Moreover, prediction is not just the way that machine learning tasks are formulated. It is also the benchmark by which we train and evaluate machine learning systems in the performance of their tasks. The goal of training is to produce a “good learner,” i.e. a system that makes accurate predictions. Training is achieved by measuring the difference between the machine’s predictions (or postdictions, as the philosophers would say) and the actual outcomes in the training dataset; and iteratively tweaking the machine’s parameter values so as to minimize the difference. The machine that reliably labels tigers as “tigers” has learned well and, at least for that modest task, needs no more tweaking. The machine that labels a tiger as a “kitten” needs tweaking. The one that labels a tiger as “the forests of the night,” though laudable if its task had been to predict settings in which tigers are found in the poetry of William Blake, needs some further tweaking still to perform the task of labeling animals. This process of iterative tweaking, as we noted in Chapter 2, is what is known as gradient descent,27 the backbone of modern machine learning. Thus, a mechanism of induction , not algorithmic logic, is at the heart of machine learning , much as Holmes’s “inductive turn ” is at the heart of his revolutionary idea of law .

It is not machine learning’s fundamental characteristic that it can be used to forecast future events—when will the next hurricane occur, where will it make landfall? One doesn’t need machine learning to make forecasts. One can make forecasts about hurricanes and the like with dice or by sacrificing a sheep (or by consulting a flock of dyspeptic parrots). One can also make such forecasts with classic algorithms, by simulating dynamical systems derived from atmospheric science. This sort of prediction is not the fundamental characteristic of machine learning .

The fundamental characteristic of machine learning is that the system is trained using a dataset consisting of examples of input features and outcome measurements; until, through the process of gradient descent, the machine’s parameter values are so refined that the machine’s predictions, when we give it further inputs, differ only minimally from the actual outcomes in the training dataset. Judges , litigants, and their lawyers certainly try to align their predictive statements of law with what they discern to be the relevant pattern in law’s input data, that is to say in the collective experience that shapes the law. It is equally the case, in Holmes’s understanding of the law, that we do not test court judgments by comparing against stipulated “correct” labels the way our spam email or tiger detector was tested. Judgments are, however, tested against future judgments. This is to the point we made earlier about the judge’s aim that her judgments withstand the test of time. The test is whether future judgments show her judgment to have been an accurate prediction, or at least not so far off as to be set aside and forgotten.

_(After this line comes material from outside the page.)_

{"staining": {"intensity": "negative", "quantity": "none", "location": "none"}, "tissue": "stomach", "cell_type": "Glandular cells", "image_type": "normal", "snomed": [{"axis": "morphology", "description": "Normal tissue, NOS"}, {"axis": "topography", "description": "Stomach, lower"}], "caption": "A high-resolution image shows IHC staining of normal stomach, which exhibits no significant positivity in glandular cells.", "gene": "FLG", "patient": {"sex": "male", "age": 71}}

A machine learning system must be trained on a dataset of input features and outcome measurements. This is in contrast to the classic algorithmic approach, which starts instead from rules. For example the classic approach to forecasting the weather works by solving equations that describe how the atmosphere and oceans behave; it is based on scientific laws (which are presumably the result of codifying data from earlier experiments and observation). Just as machine learning rejects rules and starts instead with training data, Holmes rejected the idea that law is deriving outcomes based on general principles, and he cast it instead as a prediction problem—prophesying what a court will do—to be performed on the basis of experience.

5.3 Limits of the Analogy

As we noted in Chapter 3,28 the predictions made by a machine learning system must have the same form as the outcomes in the training dataset, and the input data for the object to be predicted must have the same form as objects already seen. In earlier applications of machine learning, “same form” was very narrowly construed: for example, the training set for the ImageNet challenge29 consists of images paired with labels; the machine learning task is to predict which one of these previously seen labels is the best fit for a new image, and the new image is required to be the same dimensions as all the examples in the training set. Human ability to make predictions about novel situations is far ahead of that of machines. A human lawyer can extrapolate from experience and make predictions about new cases that don’t conform to a narrow definition of “cases similar to those already seen.” The distance is closing, however, as researchers develop techniques to broaden the meaning of “same form.” For example, an image captioning system30 is now able to generate descriptions of images, rather than just repeat labels it has already seen. Thus, it is well within their grasp for machines to label an image as “tiger on fire in a forest,” but they are still a long way, probably, from describing, as the poet did, the tiger’s “fearful symmetry.”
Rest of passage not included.